▶ **Source data**:
┄┄┄┄┄┄┄┄┄┄

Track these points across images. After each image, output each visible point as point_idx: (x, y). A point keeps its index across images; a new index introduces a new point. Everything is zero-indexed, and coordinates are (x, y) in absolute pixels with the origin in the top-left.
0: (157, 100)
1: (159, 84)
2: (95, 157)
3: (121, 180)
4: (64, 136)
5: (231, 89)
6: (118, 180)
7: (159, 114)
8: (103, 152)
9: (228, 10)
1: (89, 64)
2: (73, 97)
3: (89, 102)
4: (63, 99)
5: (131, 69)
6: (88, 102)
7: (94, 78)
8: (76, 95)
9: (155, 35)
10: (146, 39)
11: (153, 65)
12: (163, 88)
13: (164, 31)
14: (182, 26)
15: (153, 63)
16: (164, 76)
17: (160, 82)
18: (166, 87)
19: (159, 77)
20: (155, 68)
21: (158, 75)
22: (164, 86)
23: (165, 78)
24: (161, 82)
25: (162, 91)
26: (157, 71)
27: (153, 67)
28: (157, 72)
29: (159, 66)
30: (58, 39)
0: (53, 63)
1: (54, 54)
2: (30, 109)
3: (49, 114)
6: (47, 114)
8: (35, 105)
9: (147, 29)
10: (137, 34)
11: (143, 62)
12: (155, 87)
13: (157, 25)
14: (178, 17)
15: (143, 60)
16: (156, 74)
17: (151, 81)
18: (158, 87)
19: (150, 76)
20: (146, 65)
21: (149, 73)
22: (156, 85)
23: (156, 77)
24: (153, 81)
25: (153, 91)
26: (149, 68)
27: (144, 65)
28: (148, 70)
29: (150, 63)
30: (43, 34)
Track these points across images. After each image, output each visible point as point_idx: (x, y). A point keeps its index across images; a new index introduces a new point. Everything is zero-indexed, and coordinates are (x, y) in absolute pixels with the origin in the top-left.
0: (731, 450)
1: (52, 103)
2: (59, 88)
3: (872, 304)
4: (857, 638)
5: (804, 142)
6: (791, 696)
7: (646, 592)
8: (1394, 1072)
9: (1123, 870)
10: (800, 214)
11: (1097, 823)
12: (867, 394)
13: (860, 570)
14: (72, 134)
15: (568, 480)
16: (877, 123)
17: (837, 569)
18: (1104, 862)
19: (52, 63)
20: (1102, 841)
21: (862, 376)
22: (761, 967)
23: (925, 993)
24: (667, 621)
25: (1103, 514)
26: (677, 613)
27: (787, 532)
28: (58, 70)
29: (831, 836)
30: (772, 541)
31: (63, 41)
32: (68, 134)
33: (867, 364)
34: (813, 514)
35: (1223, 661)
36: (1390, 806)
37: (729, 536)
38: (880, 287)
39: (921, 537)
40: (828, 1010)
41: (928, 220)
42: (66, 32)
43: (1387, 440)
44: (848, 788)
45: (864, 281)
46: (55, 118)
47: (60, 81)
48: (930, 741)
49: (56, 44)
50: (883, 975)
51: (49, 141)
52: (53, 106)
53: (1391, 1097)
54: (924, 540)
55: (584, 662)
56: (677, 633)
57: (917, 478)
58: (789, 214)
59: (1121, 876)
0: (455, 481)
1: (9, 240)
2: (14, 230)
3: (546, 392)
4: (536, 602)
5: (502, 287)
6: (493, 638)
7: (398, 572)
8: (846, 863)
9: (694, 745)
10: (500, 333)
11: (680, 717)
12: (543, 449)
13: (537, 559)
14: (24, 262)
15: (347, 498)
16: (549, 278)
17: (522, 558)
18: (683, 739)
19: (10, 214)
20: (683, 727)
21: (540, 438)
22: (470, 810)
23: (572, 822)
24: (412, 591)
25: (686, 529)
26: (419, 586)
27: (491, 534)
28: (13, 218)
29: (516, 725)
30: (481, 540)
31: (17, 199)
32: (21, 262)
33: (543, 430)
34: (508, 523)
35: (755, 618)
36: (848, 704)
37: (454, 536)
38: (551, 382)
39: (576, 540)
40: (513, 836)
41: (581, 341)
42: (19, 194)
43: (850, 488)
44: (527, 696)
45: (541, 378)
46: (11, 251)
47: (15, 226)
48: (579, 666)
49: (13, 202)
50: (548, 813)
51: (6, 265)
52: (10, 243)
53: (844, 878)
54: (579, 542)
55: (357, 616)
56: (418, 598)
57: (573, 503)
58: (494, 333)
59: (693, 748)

┄┄┄┄┄┄┄┄┄┄

▶ **Exercise description**:
Using the data above, transcribe the lines that run from the line with "39: (921, 537)" to the line with "58: (789, 214)", both ends kept, and output nothing else.

▶ **Answer**:
39: (921, 537)
40: (828, 1010)
41: (928, 220)
42: (66, 32)
43: (1387, 440)
44: (848, 788)
45: (864, 281)
46: (55, 118)
47: (60, 81)
48: (930, 741)
49: (56, 44)
50: (883, 975)
51: (49, 141)
52: (53, 106)
53: (1391, 1097)
54: (924, 540)
55: (584, 662)
56: (677, 633)
57: (917, 478)
58: (789, 214)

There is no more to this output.